===== DATASET EXTRACT

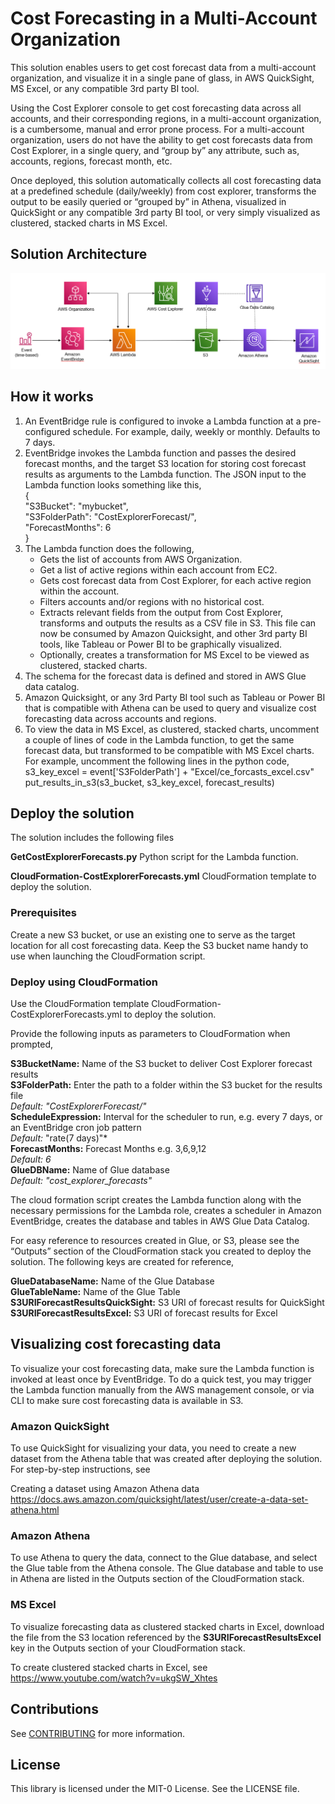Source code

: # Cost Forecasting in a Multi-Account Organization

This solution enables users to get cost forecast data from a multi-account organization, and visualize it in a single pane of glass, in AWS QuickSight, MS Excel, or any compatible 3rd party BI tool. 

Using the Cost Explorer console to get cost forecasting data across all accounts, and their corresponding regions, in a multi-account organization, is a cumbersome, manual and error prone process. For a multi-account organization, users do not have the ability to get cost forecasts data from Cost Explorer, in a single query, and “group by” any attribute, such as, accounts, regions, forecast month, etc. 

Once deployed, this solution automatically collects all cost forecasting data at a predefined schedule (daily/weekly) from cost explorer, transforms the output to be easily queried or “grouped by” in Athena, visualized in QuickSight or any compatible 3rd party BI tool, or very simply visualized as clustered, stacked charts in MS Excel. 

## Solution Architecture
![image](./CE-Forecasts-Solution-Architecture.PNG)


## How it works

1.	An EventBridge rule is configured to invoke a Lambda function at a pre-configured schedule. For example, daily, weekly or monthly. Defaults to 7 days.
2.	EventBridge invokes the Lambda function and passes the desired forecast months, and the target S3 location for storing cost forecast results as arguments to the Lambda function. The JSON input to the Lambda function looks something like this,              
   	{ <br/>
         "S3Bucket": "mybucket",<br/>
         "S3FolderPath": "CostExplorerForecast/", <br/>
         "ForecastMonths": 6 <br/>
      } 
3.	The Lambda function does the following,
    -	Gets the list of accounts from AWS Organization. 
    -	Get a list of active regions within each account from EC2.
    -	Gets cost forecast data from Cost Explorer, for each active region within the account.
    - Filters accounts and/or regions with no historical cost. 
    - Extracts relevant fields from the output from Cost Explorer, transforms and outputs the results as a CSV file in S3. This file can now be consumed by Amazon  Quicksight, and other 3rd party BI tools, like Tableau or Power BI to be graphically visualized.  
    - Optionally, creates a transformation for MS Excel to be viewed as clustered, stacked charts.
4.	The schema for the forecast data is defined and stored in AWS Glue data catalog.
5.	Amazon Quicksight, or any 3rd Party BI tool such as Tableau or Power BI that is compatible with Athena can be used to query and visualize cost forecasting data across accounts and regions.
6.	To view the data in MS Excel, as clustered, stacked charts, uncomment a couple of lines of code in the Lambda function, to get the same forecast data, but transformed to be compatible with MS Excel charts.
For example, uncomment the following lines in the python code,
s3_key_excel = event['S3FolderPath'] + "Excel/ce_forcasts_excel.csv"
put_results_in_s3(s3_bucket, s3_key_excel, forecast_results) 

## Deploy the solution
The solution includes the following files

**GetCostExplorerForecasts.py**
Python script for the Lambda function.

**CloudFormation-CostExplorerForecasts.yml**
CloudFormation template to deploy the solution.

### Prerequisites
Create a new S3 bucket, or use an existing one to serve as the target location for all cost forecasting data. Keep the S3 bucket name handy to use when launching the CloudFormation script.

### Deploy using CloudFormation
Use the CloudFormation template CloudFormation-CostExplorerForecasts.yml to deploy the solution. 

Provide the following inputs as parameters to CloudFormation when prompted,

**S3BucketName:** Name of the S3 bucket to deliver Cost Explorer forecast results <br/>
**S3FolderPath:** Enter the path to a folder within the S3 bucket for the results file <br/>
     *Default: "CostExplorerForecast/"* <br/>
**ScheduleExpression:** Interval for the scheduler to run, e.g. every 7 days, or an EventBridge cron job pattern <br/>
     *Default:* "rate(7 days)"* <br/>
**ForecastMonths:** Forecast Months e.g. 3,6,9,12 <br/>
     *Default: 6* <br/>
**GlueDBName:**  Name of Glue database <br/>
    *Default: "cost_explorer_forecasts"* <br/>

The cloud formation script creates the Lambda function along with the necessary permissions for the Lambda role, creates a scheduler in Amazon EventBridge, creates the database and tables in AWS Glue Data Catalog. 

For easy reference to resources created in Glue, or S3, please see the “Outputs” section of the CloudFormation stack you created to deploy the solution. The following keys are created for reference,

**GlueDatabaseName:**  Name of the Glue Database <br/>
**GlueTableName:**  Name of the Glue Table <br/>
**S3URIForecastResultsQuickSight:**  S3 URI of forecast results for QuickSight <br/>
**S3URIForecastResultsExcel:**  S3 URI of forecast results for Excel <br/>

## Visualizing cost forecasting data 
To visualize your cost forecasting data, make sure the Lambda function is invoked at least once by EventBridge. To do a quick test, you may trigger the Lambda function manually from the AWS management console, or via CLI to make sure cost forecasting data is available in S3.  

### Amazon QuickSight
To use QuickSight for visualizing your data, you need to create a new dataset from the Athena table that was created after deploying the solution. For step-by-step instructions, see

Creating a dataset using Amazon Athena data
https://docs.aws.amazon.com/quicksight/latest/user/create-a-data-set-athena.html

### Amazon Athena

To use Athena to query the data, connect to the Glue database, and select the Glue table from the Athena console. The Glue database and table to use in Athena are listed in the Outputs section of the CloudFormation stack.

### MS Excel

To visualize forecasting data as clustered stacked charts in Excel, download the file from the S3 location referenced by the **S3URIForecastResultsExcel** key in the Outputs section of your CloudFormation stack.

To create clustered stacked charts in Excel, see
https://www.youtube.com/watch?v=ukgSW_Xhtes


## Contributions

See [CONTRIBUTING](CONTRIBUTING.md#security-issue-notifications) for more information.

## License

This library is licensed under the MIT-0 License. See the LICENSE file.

==========
===== DATASET EXTRACT

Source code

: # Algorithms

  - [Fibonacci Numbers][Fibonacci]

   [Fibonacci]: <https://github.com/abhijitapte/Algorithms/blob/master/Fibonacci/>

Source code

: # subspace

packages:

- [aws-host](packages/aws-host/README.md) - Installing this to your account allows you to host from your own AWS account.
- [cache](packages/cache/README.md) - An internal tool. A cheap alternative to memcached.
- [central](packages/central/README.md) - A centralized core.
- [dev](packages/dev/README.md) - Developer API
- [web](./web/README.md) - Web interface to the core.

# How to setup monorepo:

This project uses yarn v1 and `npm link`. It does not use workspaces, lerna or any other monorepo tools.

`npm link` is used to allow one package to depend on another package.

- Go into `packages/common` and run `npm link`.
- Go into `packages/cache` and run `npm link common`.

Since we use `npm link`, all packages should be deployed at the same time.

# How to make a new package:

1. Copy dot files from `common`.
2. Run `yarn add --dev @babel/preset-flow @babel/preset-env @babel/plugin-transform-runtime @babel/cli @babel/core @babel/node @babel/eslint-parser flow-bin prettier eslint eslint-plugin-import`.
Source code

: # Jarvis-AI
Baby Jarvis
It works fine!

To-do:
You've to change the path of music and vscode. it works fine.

==========

PROBLEM DESCRIPTION: Turn the lines of the material from the one containing "## Solution Architecture" through the one containing "## How it works", inclusive, into a Markdown table with the columns Row and Text. Number each line in Row and leave out blank lines.

OUTPUT:
| Row | Text |
|---|---|
| 1 | ## Solution Architecture |
| 2 | ![image](./CE-Forecasts-Solution-Architecture.PNG) |
| 3 | ## How it works |